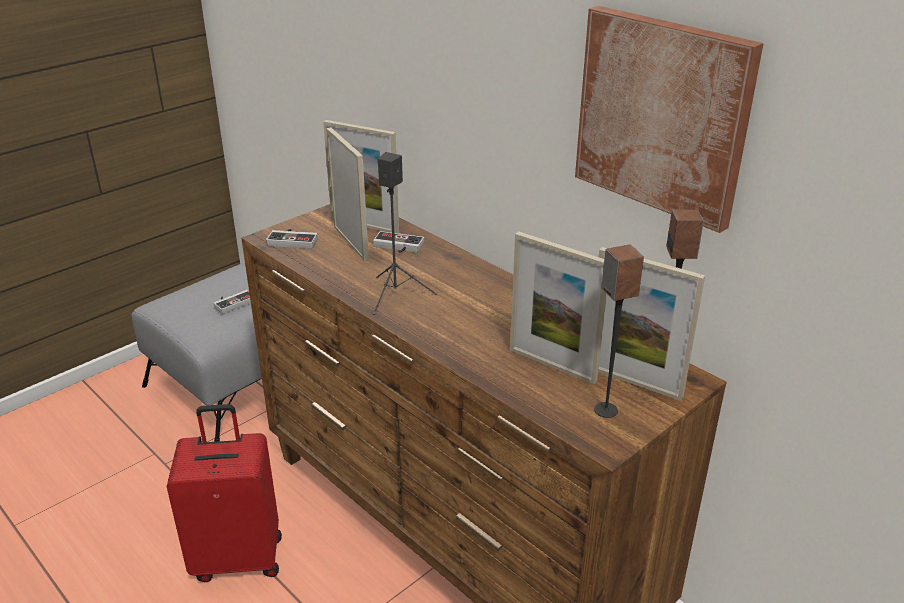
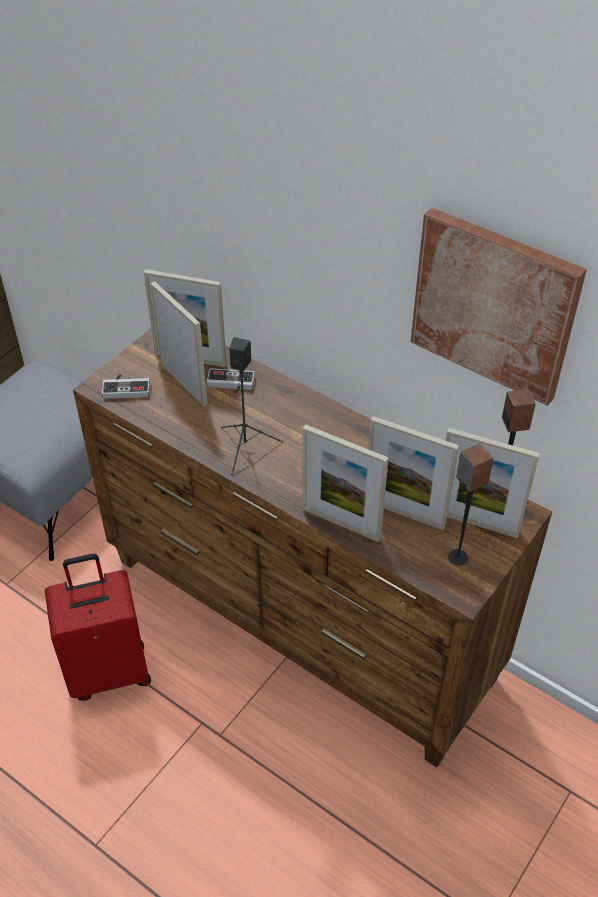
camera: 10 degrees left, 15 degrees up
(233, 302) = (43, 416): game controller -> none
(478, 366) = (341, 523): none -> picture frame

* * *

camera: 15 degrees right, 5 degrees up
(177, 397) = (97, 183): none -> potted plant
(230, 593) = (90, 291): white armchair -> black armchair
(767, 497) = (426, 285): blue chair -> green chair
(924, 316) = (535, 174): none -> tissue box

- Required work -
Set down, exactly as they appear above, all lines from the one that has "camera: 10 degrees left, 15 degrees up" down to the one that has "(478, 366) = (341, 523): none", including those two and no others.

- Exercise result -
camera: 10 degrees left, 15 degrees up
(233, 302) = (43, 416): game controller -> none
(478, 366) = (341, 523): none -> picture frame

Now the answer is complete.